■ **PROBLEM DESCRIPTION**:
Work through the records that follow and return each line containing the word "Beruf".

(Stored data entries)
****************************************

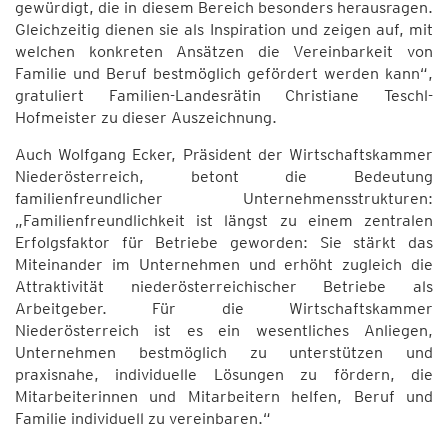
gewürdigt, die in diesem Bereich besonders herausragen.
Gleichzeitig dienen sie als Inspiration und zeigen auf, mit
welchen konkreten Ansätzen die Vereinbarkeit von
Familie und Beruf bestmöglich gefördert werden kann“,
gratuliert Familien-Landesrätin Christiane Teschl-
Hofmeister zu dieser Auszeichnung.
Auch Wolfgang Ecker, Präsident der Wirtschaftskammer
Niederösterreich, betont die Bedeutung
familienfreundlicher Unternehmensstrukturen:
„Familienfreundlichkeit ist längst zu einem zentralen
Erfolgsfaktor für Betriebe geworden: Sie stärkt das
Miteinander im Unternehmen und erhöht zugleich die
Attraktivität niederösterreichischer Betriebe als
Arbeitgeber. Für die Wirtschaftskammer
Niederösterreich ist es ein wesentliches Anliegen,
Unternehmen bestmöglich zu unterstützen und
praxisnahe, individuelle Lösungen zu fördern, die
Mitarbeiterinnen und Mitarbeitern helfen, Beruf und
Familie individuell zu vereinbaren.“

****************************************

■ **ANSWER**:
Familie und Beruf bestmöglich gefördert werden kann“,
Mitarbeiterinnen und Mitarbeitern helfen, Beruf und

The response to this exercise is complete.